The Human-in-the-Loop Consideration

Some actions should require human approval. Build observability around the approval flow:

  • Time from request to approval (are humans bottlenecking agents?)
  • Approval vs. rejection rates (are agents asking for the right things?)
  • Approval bypass attempts (security concern)

Log approval decisions with the same rigor as agent decisions — they’re part of the system too.

Practical Tips

Start with what breaks. Don’t instrument everything on day one. Add observability when incidents reveal blind spots.

Sample expensive logging. Full conversation history is valuable but expensive to store. Sample at 10% for detailed logs, aggregate everything.

Correlate with business outcomes. The best metric isn’t “tool calls per minute” — it’s “successful customer resolutions” or “accurate code completions.” Tie agent behavior to actual value.
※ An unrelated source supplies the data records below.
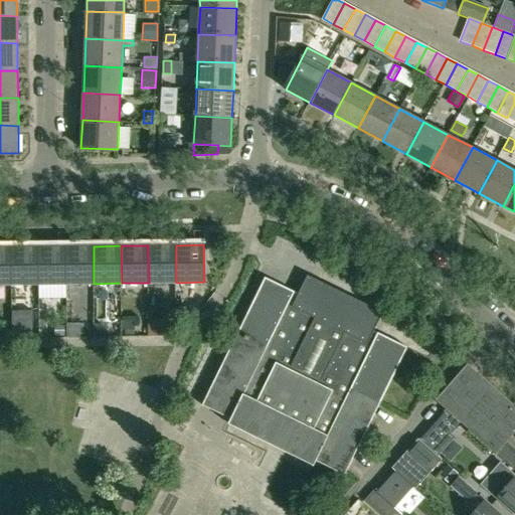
[(149,283),(176,283),(176,245),(148,245),(149,283)]
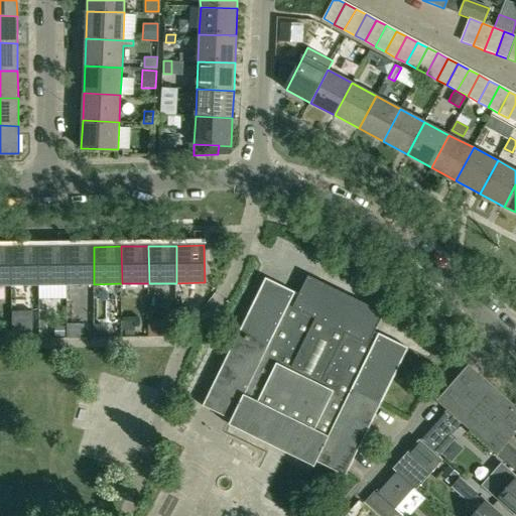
[(0,284),(11,285),(11,248),(0,247),(0,284)]
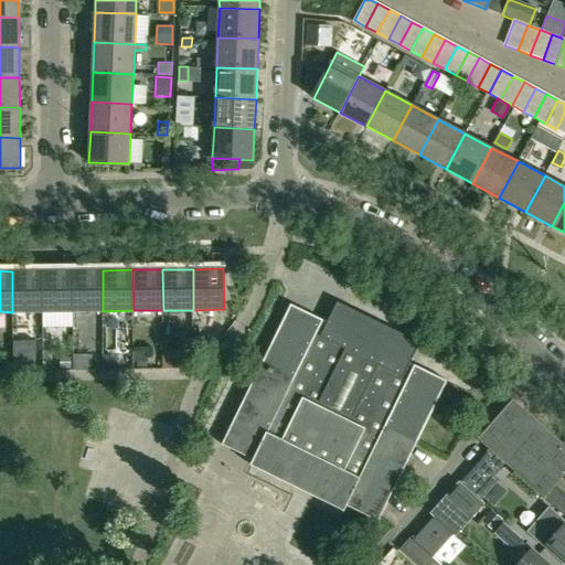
[(12,312),(43,311),(42,270),(12,272),(12,312)]
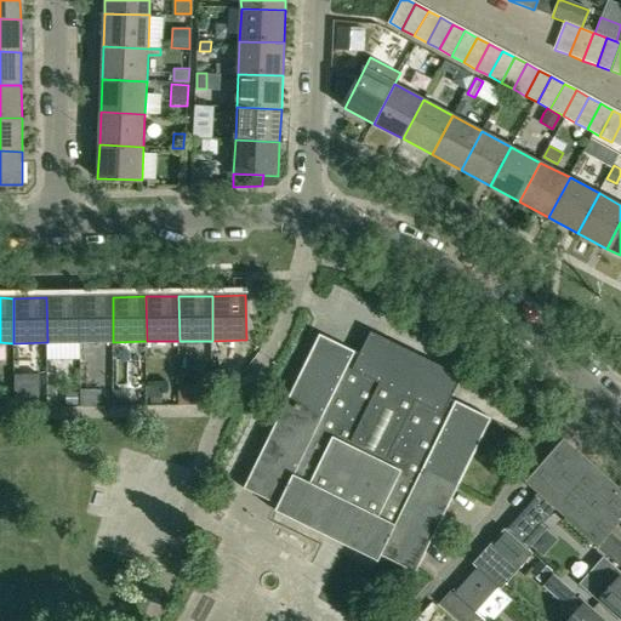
[(47,342),(80,342),(79,297),(46,297),(47,342)]
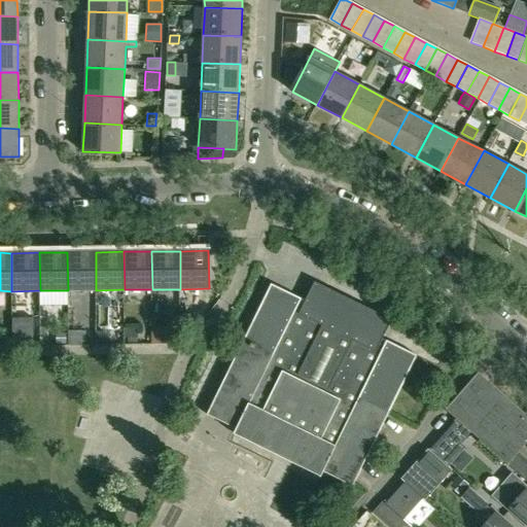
[(68,290),(96,290),(96,252),(67,252),(68,290)]
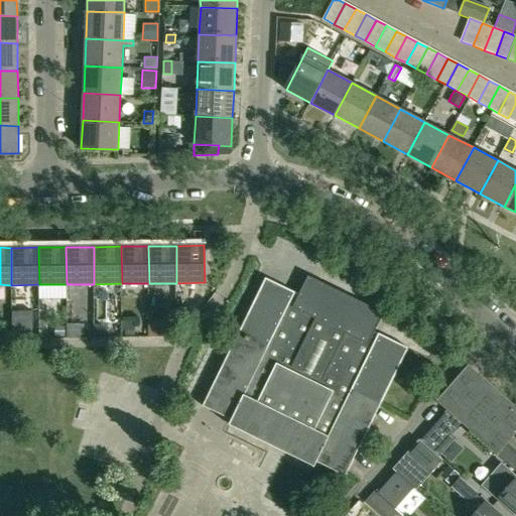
[(308,276),(298,295),(294,293),(295,292),(266,278),(239,333),(203,405),(232,419),(229,424),(314,467),(317,462),(346,476),(381,402),(408,348),(379,334),(378,335),(374,333),(384,312),(308,276)]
Build kill switches. Observability isn’t just watching — it’s reacting. Build automated circuit breakers that pause agents when metrics go critical.

Conclusion

LLM agents are probabilistic systems operating with significant autonomy. Traditional monitoring tells you if they’re running. Agent observability tells you what they’re doing and whether it’s right.

The investment pays off the first time you debug a production incident by tracing exactly which tool call triggered which decision that led to which unexpected outcome. Without it, you’re debugging black boxes.

Start simple: token tracking, decision logs, behavioral baselines. Build from there as your agents mature.